Congressional Investigation Finds Legal Loophole Allows Pesticides to
Be Approved Without Full Study of Impacts on Human Health, Environment

WASHINGTON— The U.S. Government Accountability Office sharply criticized the EPA in a new report for failing to track pesticide use across the country. The GAO report found that the EPA had no idea how many pesticide registrations it had approved, whether conditions of these registrations were being followed, or whether studies required by the registrations had even been completed. The report follows a National Academy of Sciences study earlier this year that similarly faulted the EPA for failing to address the harmful impacts of pesticides on the nation’s endangered species.

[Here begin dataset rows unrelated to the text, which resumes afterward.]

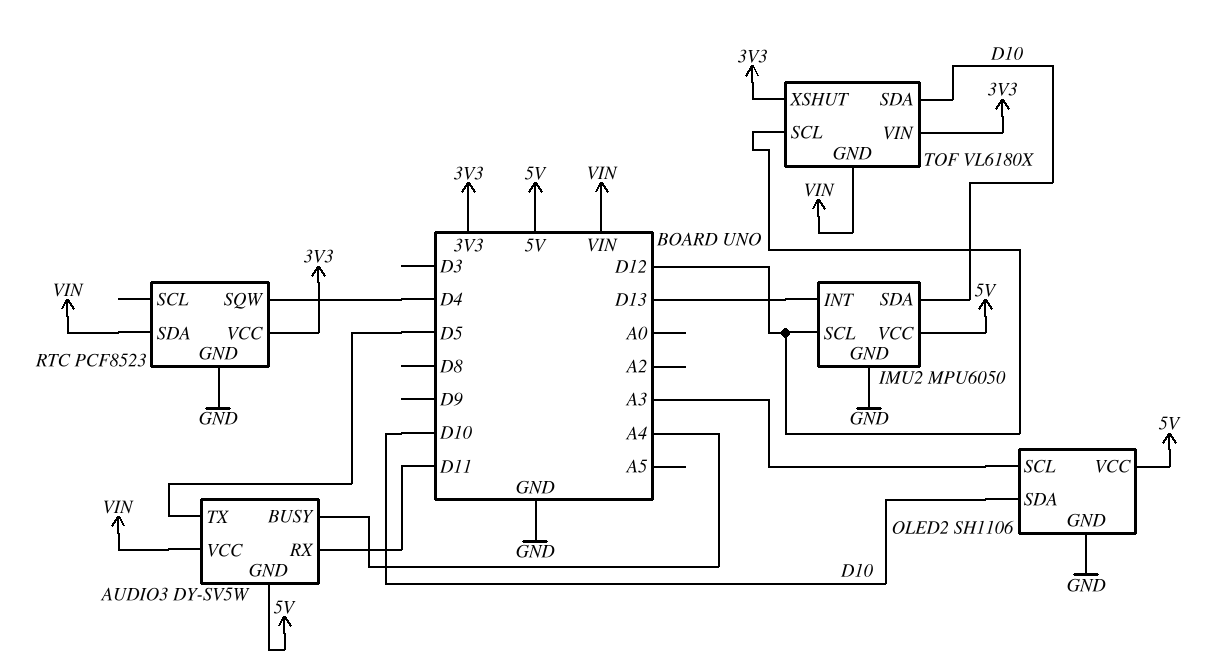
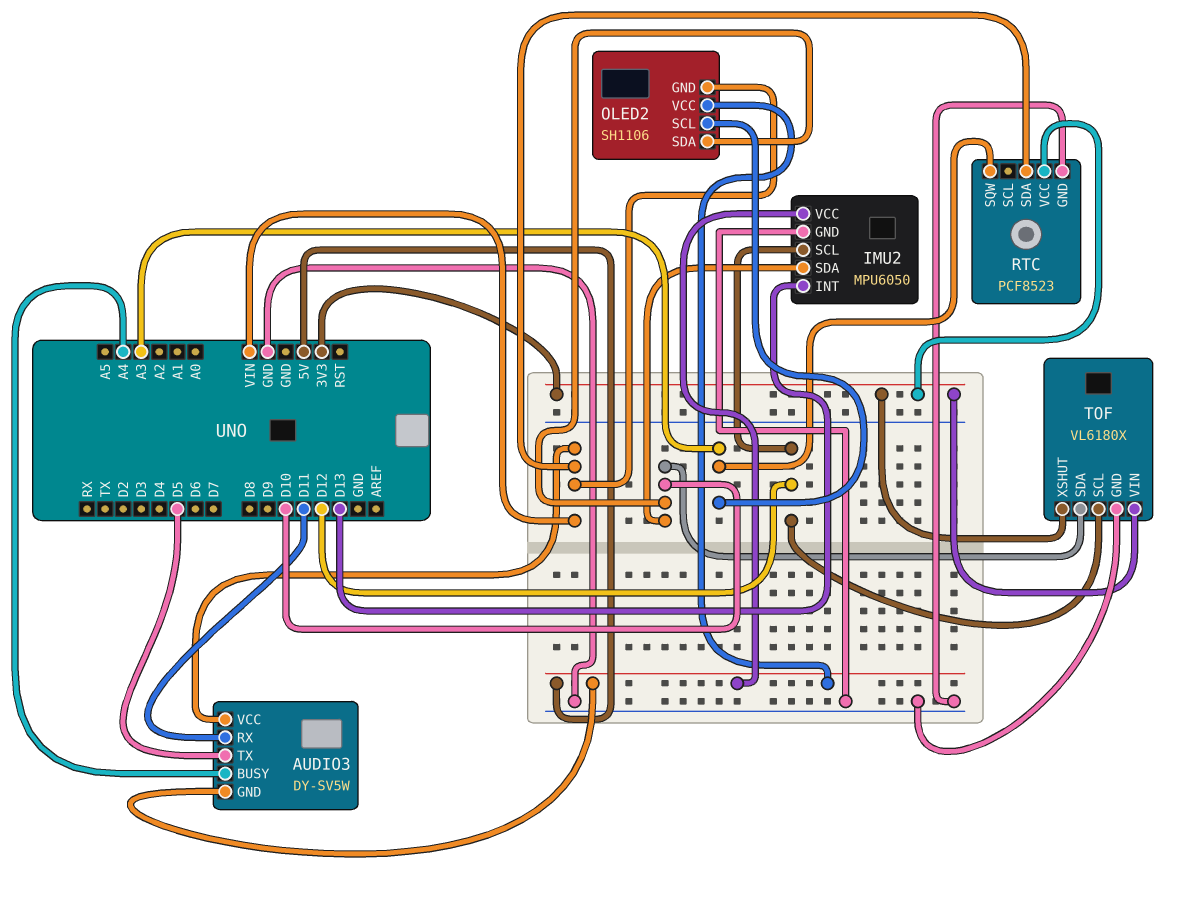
OLED2 pin GND: GND -> VIN
RTC pin SQW: D4 -> A3
TOF pin GND: VIN -> GND

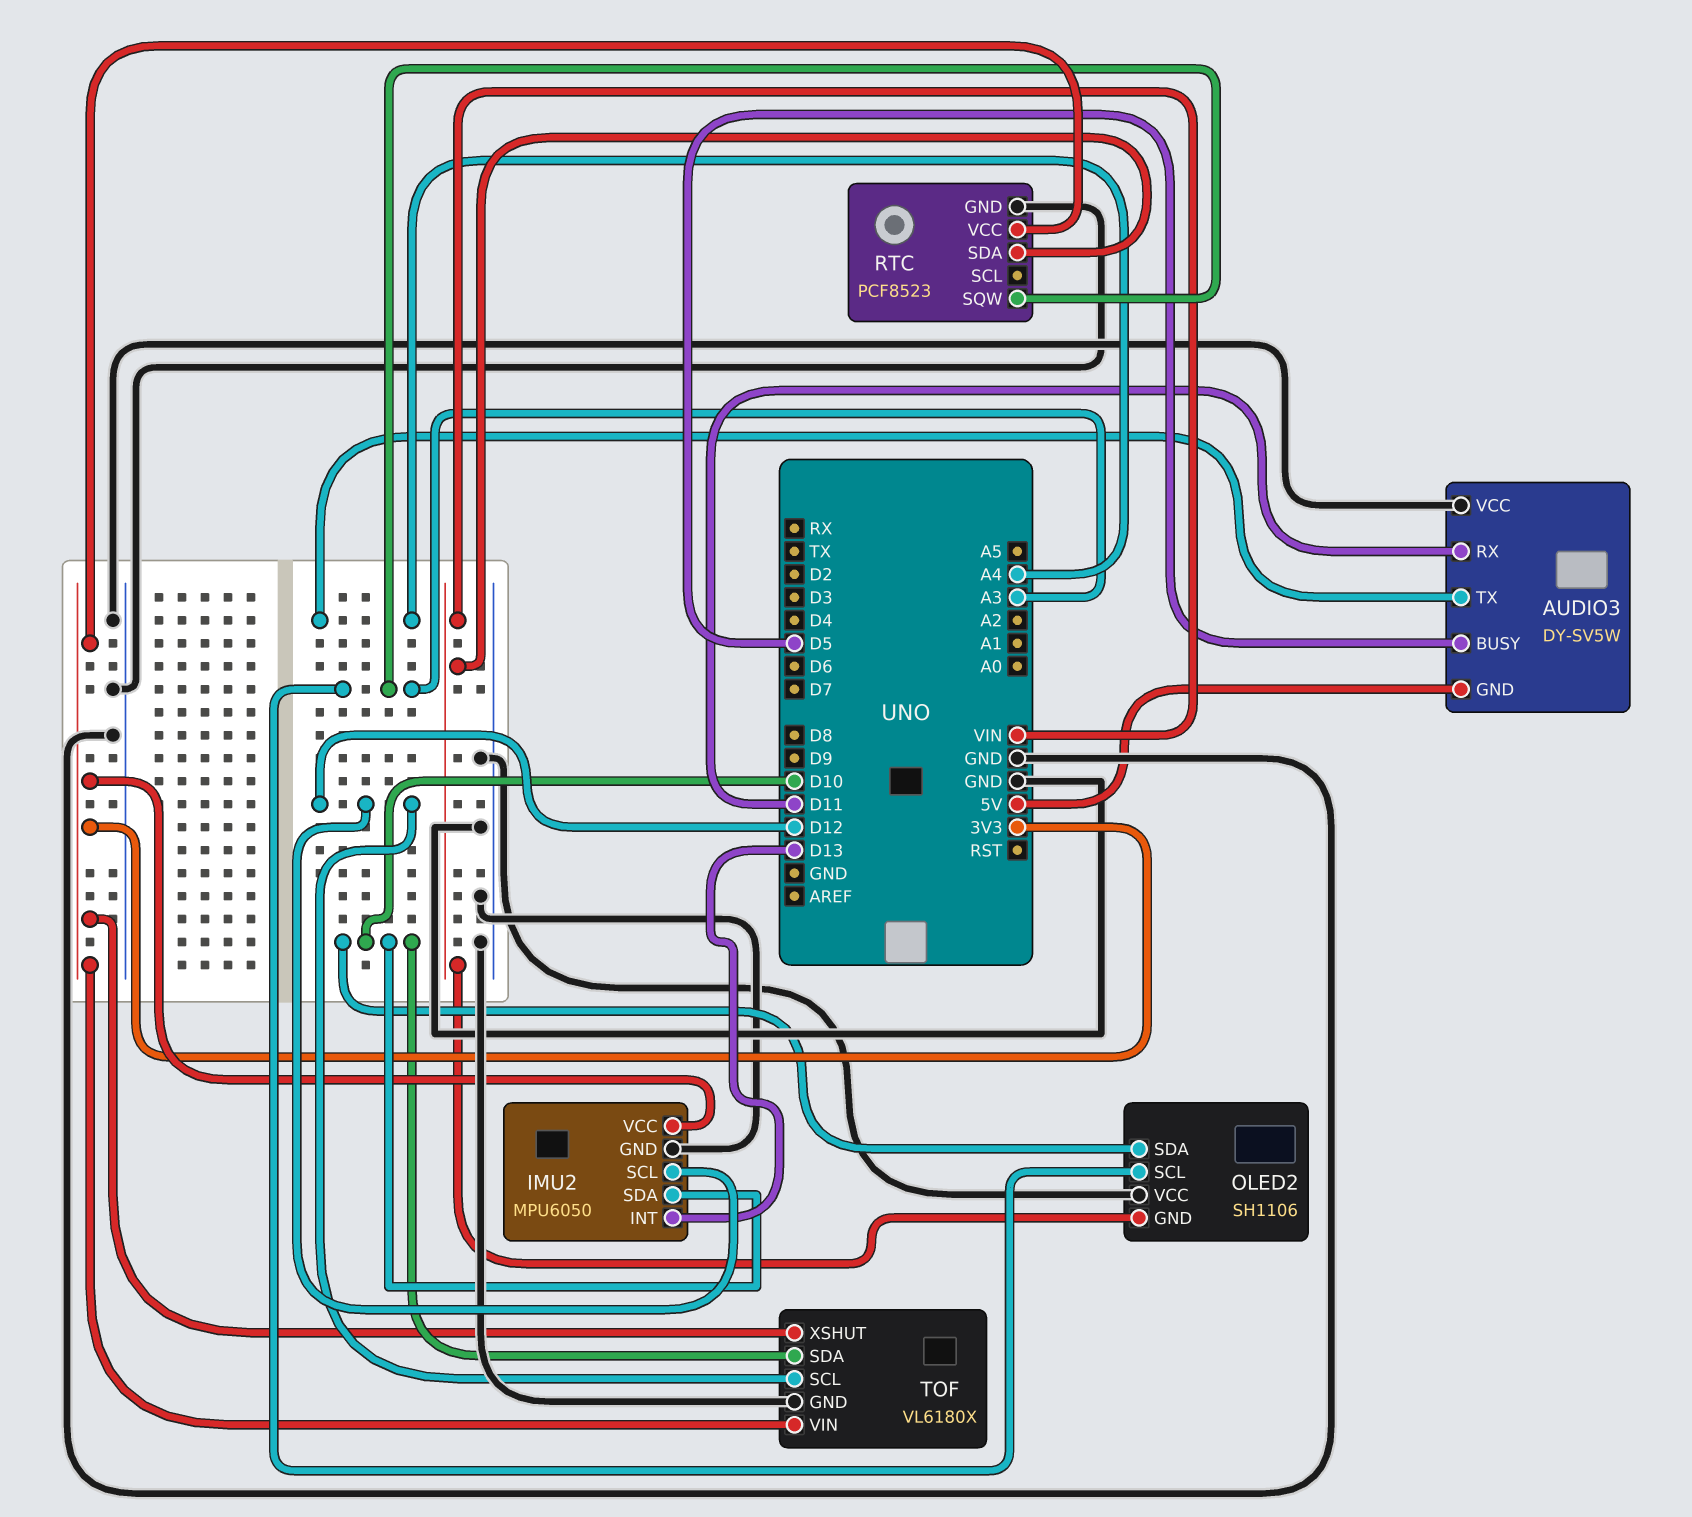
AUDIO3 pin BUSY: A4 -> D5
AUDIO3 pin TX: D5 -> A4
AUDIO3 pin VCC: VIN -> GND
IMU2 pin VCC: 5V -> 3V3
OLED2 pin VCC: 5V -> GND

“EPA is asleep at the wheel, allowing the chemical industry to drive the approval process without looking at whether these pesticides are a danger to people and wildlife,” said Jonathan Evans, toxics and endangered species campaign director at the Center for Biological Diversity. “Pesticide companies are abusing a loophole in the law, and the EPA is blindly rubber-stamping toxic products across America.”

The GAO — the investigative arm of Congress — analyzed how “conditional registrations” allow the EPA to approve pesticides under a legal loophole without requiring manufacturers to submit studies on the health and environmental hazards. In the report EPA noted that 69 percent of the more than 16,000 pesticides approved in the United States are conditionally registered, but admitted that the actual number could not be determined. The GAO report found that required studies to determine pesticide hazards were never submitted and that EPA’s pesticide-tracking system was substantially flawed.

The report noted several conditionally registered pesticides that have been recalled or linked to environmental harm. The herbicide Imprelis, for example, was first conditionally registered, but was pulled from the market by DuPont after it was linked to the deaths of evergreen trees. EPA’s conditional-registration process never required any analysis on the effect of the herbicide on trees. The report also noted that the neonicitinoid pesticide Clothianidin was conditionally registered even though it has been criticized for killing honeybees and was banned by the European Union.

The earlier report, put out by the National Academy of Sciences this spring, criticized the EPA’s failure to adequately analyze the impacts of pesticides on endangered wildlife as required by the Endangered Species Act. That report found that the EPA has not properly coordinated with expert wildlife agencies and has not adequately analyzed the sub-lethal, indirect and cumulative effects of pesticides.

“The EPA must not allow pesticides on the market without studies showing they are safe for the environment and our communities,” said Evans. “EPA’s pesticide program needs to protect wildlife and the environment and not simply grease the wheels of the pesticide industry.”

The Government Accountability Office report is titled Pesticides: EPA Should Take Steps to Improve Its Oversight of Conditional Registrations.